> **Document text**
-- -- --

Our Lord’s command to His disciples is, “Ask,” but what follows that command? Why, the promise, “ye shall receive.” Then there must be a time for receiving, as well as season for asking. But if, instead of stretching out my hand gratefully to receive what God is waiting to give, I continue still to ask, and forget or neglect to receive, I put prayer out of its proper place.
Our Savior also said, “Seek, and ye shall find.” Well, if I have sought, and at last have found the treasure I have been seeking—if instead of perceiving that it is there, and taking possession of it, and blessing God that I have found it—if I still go on seeking for it, then I have forgotten that while there is a time to seek, there is also a time to find, and my seeking then becomes unseasonable.
It is the same with the command and promise, “Knock, and it shall be opened unto you.” Suppose that I have knocked, and that the door has been opened to me, but that I still stand knocking at it, it is manifest that I am acting foolishly and wrongly—that I am casting reflections upon the Owner of the house, and also upon the sincerity of my own knocking, for it is doubtful whether I really did knock with the honest purpose of getting the door opened if, when that opening has taken place, I do not avail myself of the opportunity to enter, but continue still to knock.
I do not say that we may not pray for something else, but I do say, in respect to the one thing which we have asked of God, that there comes a time for receiving rather than asking, with regard to the thing which we have sought at the Lord’s hands, there comes a time for finding, and concerning the door at which we have knocked, there comes a time for opening, and in each of these cases, the Lord’s question to Moses comes with appropriateness to each one of us, “Wherefore criest thou unto me?” When do you think, dear friends, that prayer about anything becomes out of date? I answer—When we ought to believe that we have the answer to our supplication. I do believe that many a time some of you go on asking for a certain blessing after you have received it though you are not conscious that you have it. I am glad that you still ask for it as you think that you have not received it, but it would be a better evidence of your spiritual growth if you perceived that when God has given you a certain thing in answer to your petitions, you certainly do not need still to ask for it. You have it, so rejoice over it, and bless the Lord for giving it to you.

-- -- --

> **Material provided**
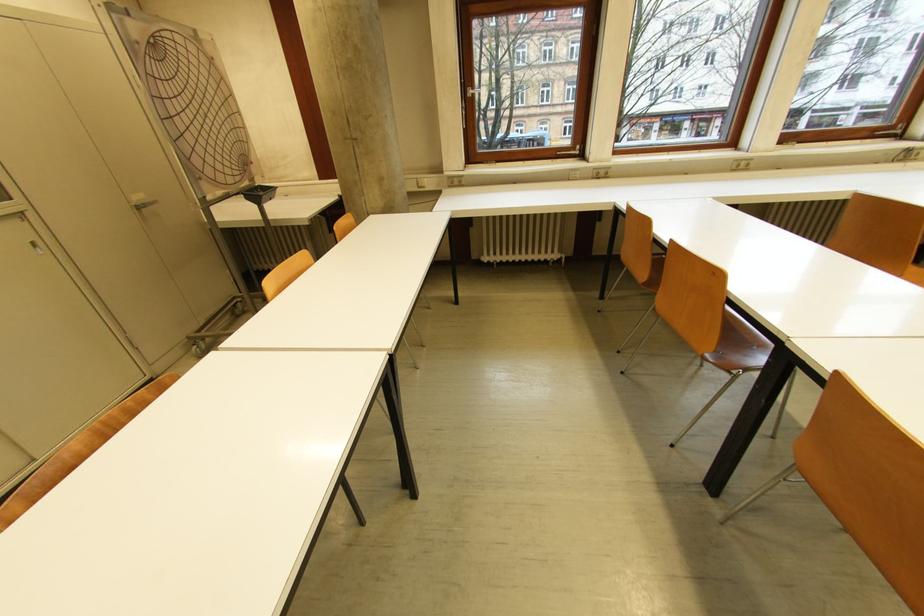
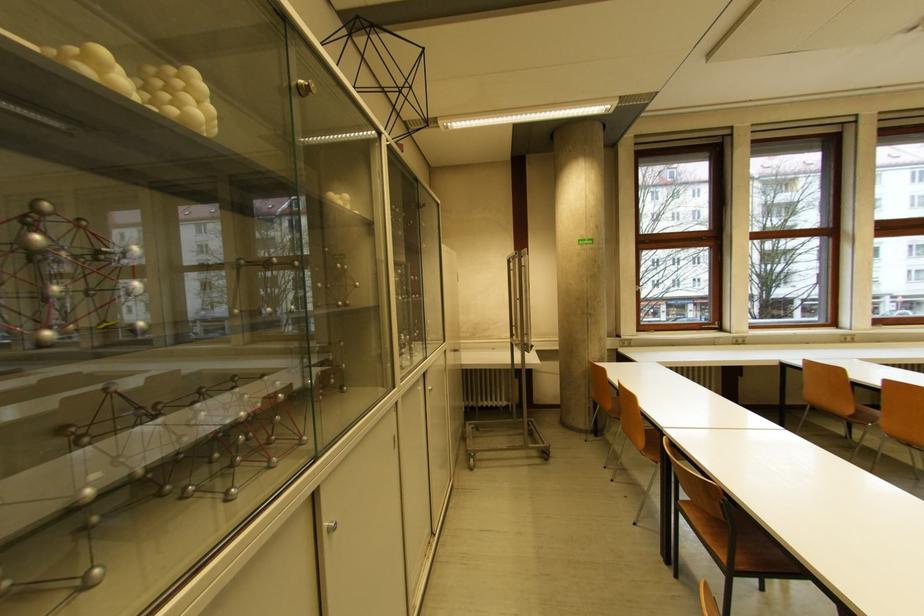
From the picture: In a continuous first-person perspective shot, in which direction is the camera moving?

The cameraman moved toward left, backward.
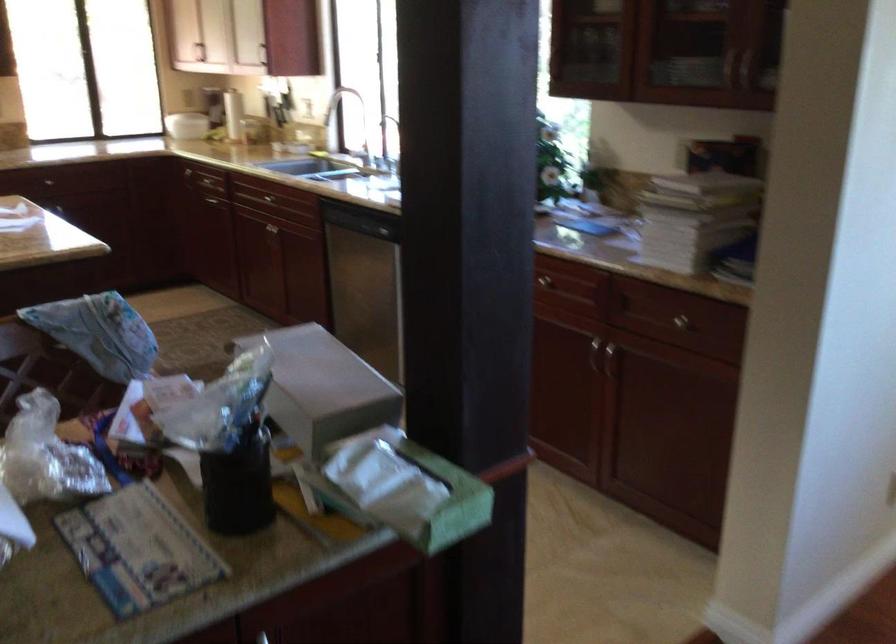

-- -- --

> **Problems and tasks**
1. In the sermon passage on prayer, rewrite everything from "Our Lord’s command" down to "its proper place.", putting "thankfully" in place of "gratefully".
2. According to the sermon passage on prayer, when does prayer about anything become out of date?

> **Solutions to each task**
1.
Our Lord’s command to His disciples is, “Ask,” but what follows that command? Why, the promise, “ye shall receive.” Then there must be a time for receiving, as well as season for asking. But if, instead of stretching out my hand thankfully to receive what God is waiting to give, I continue still to ask, and forget or neglect to receive, I put prayer out of its proper place.

2. When we ought to believe that we have the answer to our supplication.